* **INSTRUCTION A**: In the game-design notes below, condense the paragraph beginning "One option for the game map" into a shorter version that keeps its main facts.

One of the principles I have adopted for designing the Grand Strategy game for Buckets 2012, is that the map will be designed to fit the number of players that pre-register, with a hard cap of 35 players.  If we have 35 players, then we need to calculate how many significant map units we want based on that.  Having one unit per player has some advantages, as each unit could be linked to an identifiable commander.  On the other hand, we do not want the map game to be compulsory for all players.  Having more units than players might also give the players something to choose between when making map decisions, which is good as long the decisions are interesting.  We probably don’t want more than 3-4 units per player however.

So, let us assume 2 units per player, although in practice some players may get to push 3-4 units around the map.  35 x 2 is 70.  Making the map the same density as Diplomacy, would then take 70/2 is 35, 35×3 = 105 map nodes.  That would be 21 map nodes per map table.  That’s not a wildly impractical amount for the space we assume we will have in 2012, but if the game hall was smaller I would have to consider dropping it down.

The Deep Space Option

One option for the game map is to have a Deep Space zone that players can hide in.  Space is big, really big … so big that different players in the Deep Space zone will never accidentally encounter each other.  What the Deep Space zone can do, is facilitate retreats or give space for pirates to lurk in.  By being linked to every node, it reduces the number of empty nodes required to give a bit of breathing room on the map.

Crinkling the Fjords

If every map node has exactly five links, then the terrain is going to lack a bit of variety.  Without actually drawing up a sketch map, I think we can safely assume that nodes towards the centre of the map will have more links than nodes on the edge of the map.  We might make a few nodes “safe” space and say they don’t have a link to Deep Space.  Each map should have a couple of outlier nodes.

At the moment, I am still looking at using the catabolic system for the game economy, with two of the main units being Capital (represented by dice, which can move between nodes) and Power (which cannot move between nodes and can be marked on the mode).  As links represent in part trade routes, the maximum number of Capital dice in a node could be determined by the number of links.

For a side game, I am thinking about something closer to a Civilization or Settlers of Cattan collect-the-set and trade card game.  For this, I could probably identify specific nodes with production of specific resources (such as “Alien Erotica” and “Tastes Like Chicken”).

Fleet Movement

At Buckets 2011, we had major issues with movement, in part related to the Queue system having too many players at each game table.  For 2012, we might try for five map tables to spread the players out a bit.  That is not a complete solution, however, as there is nothing to stop the players all crowding into one game map for some reason.

What a movement system needs to encompass is:

1. Who moves next?

2. What can they do with their move?

3. How long do they have to finish their move?

In games like Diplomacy, everyone moves at the same time.  I do not think this will work well for me, as the combat mechanics are likely to be more complex, and they are likely to suffer resolution sequencing issues when more than two factions occupy a node.  So I have identified three options so far for movement mechanics:

First, just stick with the Queue system, and serve each player on a first come first served basis, with a break every 20 minutes for the GM to tidy the map up.  This makes every player at a map table important, but it can lead to long queues if one table becomes more important than the others.

* **INSTRUCTION B**: Copy all of the chart analysis entries below word for word, leaving the pictures out of your answer.

Chart analysis data
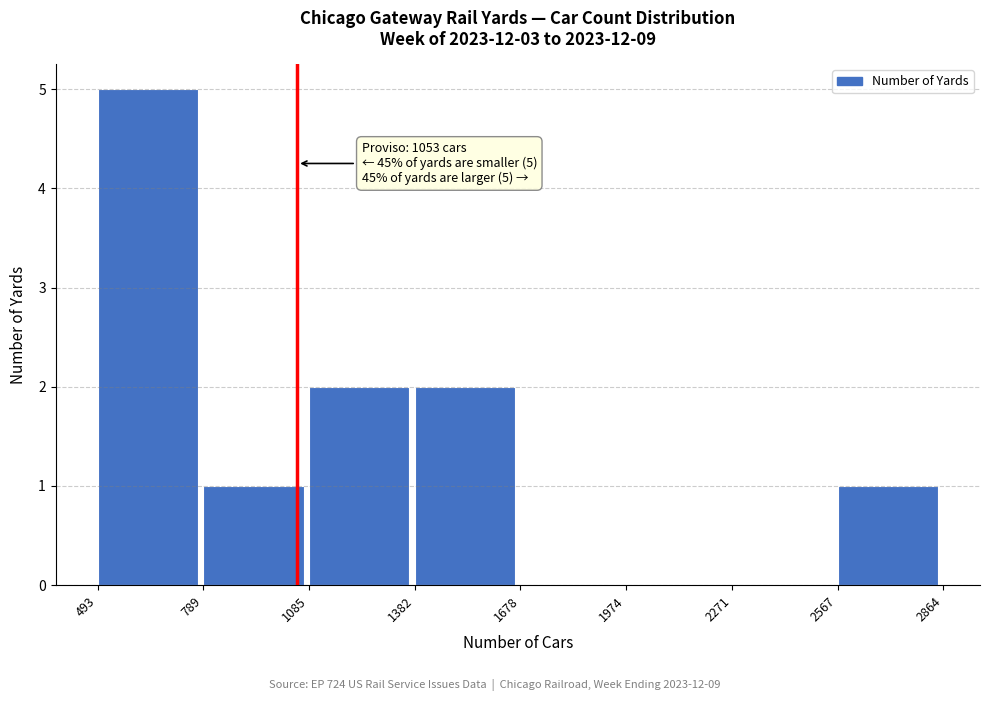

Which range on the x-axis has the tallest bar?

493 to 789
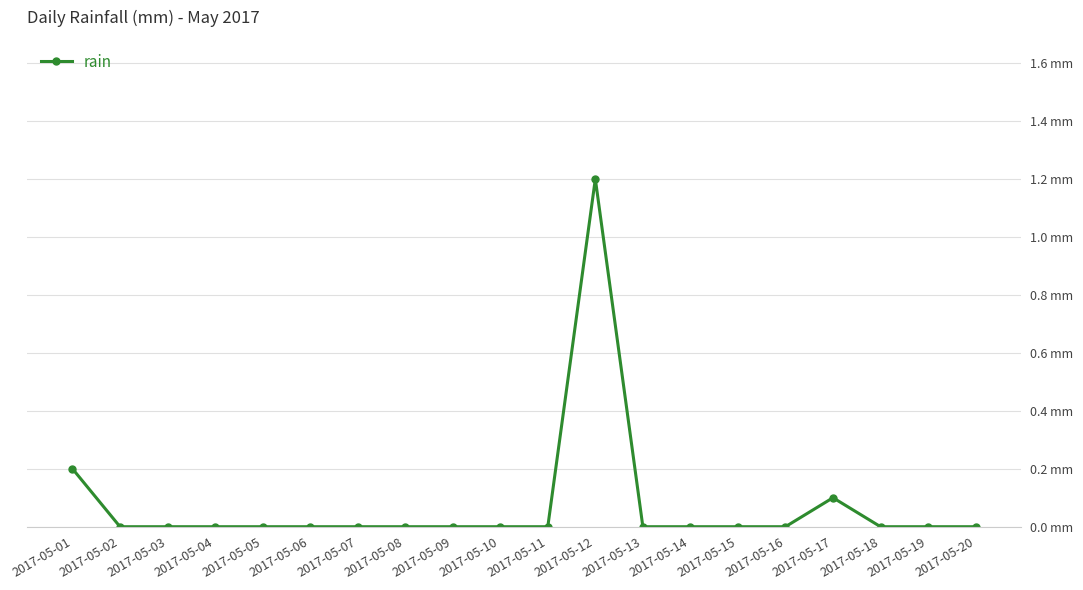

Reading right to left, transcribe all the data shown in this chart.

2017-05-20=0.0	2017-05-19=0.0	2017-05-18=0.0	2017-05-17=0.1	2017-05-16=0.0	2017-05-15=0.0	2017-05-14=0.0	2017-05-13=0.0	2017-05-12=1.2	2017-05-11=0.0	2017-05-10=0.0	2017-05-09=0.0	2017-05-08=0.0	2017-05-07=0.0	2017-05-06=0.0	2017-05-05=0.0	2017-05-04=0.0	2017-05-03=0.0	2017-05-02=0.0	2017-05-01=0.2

* **RESPONSE A**: The map could include a Deep Space zone where players can hide. Space is so vast that players there never meet by accident. The zone can allow retreats and give pirates somewhere to lurk. Because it links to every node, the map needs fewer empty nodes for breathing room.

* **RESPONSE B**:
Which range on the x-axis has the tallest bar?

493 to 789

Reading right to left, transcribe all the data shown in this chart.

2017-05-20=0.0	2017-05-19=0.0	2017-05-18=0.0	2017-05-17=0.1	2017-05-16=0.0	2017-05-15=0.0	2017-05-14=0.0	2017-05-13=0.0	2017-05-12=1.2	2017-05-11=0.0	2017-05-10=0.0	2017-05-09=0.0	2017-05-08=0.0	2017-05-07=0.0	2017-05-06=0.0	2017-05-05=0.0	2017-05-04=0.0	2017-05-03=0.0	2017-05-02=0.0	2017-05-01=0.2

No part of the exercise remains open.